Input material.
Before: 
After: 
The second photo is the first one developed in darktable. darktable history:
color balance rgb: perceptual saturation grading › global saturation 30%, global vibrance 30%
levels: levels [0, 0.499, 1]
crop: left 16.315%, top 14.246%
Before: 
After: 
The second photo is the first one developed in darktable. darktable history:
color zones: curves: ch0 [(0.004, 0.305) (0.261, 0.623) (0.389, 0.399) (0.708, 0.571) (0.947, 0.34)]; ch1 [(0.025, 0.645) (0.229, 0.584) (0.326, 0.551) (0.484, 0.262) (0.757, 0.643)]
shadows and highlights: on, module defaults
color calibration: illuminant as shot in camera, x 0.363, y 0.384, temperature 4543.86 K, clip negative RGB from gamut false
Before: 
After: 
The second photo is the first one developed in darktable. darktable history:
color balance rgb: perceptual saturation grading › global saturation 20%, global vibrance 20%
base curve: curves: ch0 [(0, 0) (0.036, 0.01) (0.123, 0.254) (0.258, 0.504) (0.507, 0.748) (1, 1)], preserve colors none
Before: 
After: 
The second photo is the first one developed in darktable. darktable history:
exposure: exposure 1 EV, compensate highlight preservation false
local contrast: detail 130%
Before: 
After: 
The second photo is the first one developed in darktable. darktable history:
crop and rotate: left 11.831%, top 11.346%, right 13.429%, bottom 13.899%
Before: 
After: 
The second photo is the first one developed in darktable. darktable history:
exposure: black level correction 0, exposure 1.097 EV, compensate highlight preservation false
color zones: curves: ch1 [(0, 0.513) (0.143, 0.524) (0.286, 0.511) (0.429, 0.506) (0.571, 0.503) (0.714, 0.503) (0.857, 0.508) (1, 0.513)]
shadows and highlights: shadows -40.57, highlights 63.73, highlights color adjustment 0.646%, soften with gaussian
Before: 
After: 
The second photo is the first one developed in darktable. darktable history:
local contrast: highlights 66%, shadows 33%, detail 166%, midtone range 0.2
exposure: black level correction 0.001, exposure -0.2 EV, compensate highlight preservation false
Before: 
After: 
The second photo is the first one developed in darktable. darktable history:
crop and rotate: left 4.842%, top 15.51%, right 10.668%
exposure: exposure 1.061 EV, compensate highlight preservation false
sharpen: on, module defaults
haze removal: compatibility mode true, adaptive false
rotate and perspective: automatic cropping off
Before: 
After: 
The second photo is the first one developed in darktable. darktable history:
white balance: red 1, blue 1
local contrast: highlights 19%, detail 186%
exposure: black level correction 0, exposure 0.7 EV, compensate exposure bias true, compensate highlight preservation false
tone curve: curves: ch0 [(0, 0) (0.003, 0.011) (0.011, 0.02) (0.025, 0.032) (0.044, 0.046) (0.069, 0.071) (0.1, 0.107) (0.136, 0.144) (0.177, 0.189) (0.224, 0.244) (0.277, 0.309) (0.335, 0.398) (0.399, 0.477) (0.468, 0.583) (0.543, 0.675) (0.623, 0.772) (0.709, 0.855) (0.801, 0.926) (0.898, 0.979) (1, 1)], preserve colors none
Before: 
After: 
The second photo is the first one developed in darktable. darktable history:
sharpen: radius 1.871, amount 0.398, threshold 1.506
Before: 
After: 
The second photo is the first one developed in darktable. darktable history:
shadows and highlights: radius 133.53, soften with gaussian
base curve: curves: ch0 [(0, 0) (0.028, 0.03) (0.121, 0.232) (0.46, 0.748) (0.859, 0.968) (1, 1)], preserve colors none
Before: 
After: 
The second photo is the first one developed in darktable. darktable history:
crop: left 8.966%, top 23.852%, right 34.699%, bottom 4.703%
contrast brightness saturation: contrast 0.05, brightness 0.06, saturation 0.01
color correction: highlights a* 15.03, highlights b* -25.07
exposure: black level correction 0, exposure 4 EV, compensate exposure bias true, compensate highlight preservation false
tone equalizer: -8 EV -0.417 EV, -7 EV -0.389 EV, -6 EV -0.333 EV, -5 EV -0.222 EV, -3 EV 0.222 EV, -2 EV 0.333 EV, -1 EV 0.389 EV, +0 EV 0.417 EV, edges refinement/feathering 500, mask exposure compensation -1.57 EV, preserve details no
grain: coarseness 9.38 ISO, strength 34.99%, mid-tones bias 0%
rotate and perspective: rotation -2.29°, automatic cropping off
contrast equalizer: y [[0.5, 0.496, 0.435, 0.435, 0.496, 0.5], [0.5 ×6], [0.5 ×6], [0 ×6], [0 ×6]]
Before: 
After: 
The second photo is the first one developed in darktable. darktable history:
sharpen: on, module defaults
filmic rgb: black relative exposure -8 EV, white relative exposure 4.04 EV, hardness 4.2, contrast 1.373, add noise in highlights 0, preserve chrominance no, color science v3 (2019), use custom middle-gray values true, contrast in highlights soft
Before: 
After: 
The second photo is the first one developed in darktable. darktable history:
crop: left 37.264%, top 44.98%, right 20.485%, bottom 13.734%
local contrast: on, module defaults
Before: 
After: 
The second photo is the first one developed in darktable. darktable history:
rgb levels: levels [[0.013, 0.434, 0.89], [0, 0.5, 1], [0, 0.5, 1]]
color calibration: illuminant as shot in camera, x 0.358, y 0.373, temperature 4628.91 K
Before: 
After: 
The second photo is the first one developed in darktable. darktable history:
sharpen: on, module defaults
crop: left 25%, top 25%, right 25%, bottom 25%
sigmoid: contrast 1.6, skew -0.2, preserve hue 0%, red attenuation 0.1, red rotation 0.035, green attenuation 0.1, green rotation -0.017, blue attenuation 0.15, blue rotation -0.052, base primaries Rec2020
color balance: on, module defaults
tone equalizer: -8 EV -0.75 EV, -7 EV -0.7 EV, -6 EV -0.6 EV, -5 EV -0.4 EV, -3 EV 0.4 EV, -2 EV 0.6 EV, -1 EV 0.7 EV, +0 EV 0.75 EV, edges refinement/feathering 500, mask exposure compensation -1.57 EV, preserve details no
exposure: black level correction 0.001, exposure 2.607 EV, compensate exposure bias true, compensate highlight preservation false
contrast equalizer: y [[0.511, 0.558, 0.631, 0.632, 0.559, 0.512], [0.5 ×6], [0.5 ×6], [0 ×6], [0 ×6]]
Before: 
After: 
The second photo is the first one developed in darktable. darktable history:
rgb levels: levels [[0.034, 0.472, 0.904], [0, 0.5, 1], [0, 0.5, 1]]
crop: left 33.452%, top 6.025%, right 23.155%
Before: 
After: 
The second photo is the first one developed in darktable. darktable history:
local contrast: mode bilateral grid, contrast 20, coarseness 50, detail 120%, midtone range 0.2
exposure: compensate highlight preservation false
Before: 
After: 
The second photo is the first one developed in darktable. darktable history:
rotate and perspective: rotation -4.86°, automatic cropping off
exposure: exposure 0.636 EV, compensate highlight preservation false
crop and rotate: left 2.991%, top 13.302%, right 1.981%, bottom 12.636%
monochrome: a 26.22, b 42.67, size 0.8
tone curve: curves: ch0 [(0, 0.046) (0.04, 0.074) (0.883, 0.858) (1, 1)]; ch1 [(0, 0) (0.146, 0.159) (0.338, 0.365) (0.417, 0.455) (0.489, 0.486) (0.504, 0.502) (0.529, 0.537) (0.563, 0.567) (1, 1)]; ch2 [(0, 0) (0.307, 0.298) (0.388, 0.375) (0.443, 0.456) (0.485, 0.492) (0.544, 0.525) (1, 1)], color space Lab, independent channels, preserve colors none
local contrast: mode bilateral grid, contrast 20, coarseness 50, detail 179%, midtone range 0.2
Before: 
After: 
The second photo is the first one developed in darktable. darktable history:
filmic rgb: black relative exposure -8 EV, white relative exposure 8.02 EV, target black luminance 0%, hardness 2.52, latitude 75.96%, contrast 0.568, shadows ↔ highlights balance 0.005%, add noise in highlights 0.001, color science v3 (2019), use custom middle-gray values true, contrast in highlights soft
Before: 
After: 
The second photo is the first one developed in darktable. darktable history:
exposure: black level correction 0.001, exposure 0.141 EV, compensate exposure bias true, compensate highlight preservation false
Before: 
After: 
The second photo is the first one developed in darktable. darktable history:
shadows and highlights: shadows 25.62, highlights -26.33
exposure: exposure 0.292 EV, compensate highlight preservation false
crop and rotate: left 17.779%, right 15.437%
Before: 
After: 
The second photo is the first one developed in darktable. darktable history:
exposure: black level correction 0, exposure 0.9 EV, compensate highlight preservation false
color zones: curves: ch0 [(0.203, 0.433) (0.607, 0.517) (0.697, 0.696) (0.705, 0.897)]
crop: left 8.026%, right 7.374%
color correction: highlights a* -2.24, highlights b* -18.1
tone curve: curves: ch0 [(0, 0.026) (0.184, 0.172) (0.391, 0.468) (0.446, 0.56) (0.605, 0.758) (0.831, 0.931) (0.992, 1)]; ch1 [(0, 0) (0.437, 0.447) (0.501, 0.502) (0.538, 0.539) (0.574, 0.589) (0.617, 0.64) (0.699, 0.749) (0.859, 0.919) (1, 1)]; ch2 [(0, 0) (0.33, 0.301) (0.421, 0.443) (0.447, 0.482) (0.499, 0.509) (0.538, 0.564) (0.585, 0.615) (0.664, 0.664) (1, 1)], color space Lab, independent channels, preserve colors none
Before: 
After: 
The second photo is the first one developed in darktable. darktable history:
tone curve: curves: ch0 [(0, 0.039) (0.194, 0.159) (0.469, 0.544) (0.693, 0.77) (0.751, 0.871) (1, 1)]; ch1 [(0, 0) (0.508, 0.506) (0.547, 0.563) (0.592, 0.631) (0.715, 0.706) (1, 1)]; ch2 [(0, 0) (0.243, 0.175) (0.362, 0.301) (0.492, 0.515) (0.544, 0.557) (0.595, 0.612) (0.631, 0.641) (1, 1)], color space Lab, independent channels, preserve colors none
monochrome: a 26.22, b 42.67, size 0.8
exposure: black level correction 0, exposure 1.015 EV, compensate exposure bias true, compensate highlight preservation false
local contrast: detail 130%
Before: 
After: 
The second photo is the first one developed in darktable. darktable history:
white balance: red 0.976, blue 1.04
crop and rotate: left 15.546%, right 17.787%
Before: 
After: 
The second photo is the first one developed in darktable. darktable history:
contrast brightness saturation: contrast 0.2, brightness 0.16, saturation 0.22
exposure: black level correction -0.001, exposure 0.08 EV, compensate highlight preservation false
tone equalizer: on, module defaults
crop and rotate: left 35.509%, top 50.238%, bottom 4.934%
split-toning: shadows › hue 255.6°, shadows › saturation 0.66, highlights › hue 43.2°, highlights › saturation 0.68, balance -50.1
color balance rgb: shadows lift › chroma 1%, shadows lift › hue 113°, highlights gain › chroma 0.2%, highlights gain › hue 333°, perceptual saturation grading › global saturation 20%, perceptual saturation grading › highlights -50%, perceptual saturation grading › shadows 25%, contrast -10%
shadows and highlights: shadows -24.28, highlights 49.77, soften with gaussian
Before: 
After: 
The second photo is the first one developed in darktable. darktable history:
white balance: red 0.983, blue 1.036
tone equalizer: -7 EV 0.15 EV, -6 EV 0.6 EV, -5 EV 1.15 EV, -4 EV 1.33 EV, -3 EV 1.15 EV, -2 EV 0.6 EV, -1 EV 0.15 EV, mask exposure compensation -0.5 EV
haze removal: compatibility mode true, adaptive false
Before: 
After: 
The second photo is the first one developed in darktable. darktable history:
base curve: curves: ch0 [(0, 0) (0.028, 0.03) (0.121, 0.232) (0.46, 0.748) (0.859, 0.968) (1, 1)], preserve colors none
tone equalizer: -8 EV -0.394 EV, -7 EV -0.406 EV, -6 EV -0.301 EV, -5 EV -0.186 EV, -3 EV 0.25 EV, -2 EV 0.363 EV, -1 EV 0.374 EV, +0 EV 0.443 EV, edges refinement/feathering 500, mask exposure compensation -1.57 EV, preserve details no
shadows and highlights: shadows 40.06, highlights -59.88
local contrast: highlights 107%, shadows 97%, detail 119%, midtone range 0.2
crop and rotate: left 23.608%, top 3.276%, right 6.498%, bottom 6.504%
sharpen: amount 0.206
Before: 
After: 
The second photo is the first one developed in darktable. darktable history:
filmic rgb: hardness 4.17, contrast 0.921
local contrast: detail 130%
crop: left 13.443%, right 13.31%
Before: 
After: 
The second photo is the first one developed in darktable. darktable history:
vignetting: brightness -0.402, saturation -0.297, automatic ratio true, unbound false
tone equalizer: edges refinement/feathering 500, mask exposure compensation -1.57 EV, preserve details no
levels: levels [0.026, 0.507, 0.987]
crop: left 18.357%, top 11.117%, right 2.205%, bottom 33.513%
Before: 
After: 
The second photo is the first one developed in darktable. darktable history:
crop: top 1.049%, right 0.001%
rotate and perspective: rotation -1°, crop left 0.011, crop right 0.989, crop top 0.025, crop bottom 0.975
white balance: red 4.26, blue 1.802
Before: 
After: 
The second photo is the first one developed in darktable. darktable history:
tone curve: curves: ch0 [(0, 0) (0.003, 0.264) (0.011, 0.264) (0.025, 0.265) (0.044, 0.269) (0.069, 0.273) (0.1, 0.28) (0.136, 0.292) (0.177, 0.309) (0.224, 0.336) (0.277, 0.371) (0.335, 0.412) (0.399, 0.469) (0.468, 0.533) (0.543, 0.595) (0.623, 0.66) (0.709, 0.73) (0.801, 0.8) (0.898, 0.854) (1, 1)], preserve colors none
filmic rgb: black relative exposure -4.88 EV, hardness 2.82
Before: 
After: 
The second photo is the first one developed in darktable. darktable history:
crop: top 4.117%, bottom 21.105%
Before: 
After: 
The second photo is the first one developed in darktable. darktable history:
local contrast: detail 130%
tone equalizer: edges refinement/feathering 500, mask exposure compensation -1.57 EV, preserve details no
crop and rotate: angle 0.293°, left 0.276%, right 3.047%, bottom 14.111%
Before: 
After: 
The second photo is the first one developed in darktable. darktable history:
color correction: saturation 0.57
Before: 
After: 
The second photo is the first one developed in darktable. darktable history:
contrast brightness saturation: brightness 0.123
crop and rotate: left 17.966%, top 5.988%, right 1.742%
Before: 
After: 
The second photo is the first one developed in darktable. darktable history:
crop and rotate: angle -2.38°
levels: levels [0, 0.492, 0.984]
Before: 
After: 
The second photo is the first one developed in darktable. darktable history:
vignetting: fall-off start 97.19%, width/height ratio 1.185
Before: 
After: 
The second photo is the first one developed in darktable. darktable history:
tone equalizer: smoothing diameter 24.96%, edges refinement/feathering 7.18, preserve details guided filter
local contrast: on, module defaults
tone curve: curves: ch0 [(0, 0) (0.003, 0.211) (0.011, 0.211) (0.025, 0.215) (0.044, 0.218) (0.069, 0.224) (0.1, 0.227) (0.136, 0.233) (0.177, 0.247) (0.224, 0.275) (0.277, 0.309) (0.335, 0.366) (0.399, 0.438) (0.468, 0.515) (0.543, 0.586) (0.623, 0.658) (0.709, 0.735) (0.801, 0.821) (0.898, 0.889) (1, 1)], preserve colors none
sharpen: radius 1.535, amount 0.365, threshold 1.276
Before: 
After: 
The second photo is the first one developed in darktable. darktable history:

Directions.
Set down, with no changes, the lines from the start of the records through the line holding "color calibration: illuminant as shot in camera, x 0.363, y", inclusive.

Output for this task.
Before: 
After: 
The second photo is the first one developed in darktable. darktable history:
color balance rgb: perceptual saturation grading › global saturation 30%, global vibrance 30%
levels: levels [0, 0.499, 1]
crop: left 16.315%, top 14.246%
Before: 
After: 
The second photo is the first one developed in darktable. darktable history:
color zones: curves: ch0 [(0.004, 0.305) (0.261, 0.623) (0.389, 0.399) (0.708, 0.571) (0.947, 0.34)]; ch1 [(0.025, 0.645) (0.229, 0.584) (0.326, 0.551) (0.484, 0.262) (0.757, 0.643)]
shadows and highlights: on, module defaults
color calibration: illuminant as shot in camera, x 0.363, y 0.384, temperature 4543.86 K, clip negative RGB from gamut false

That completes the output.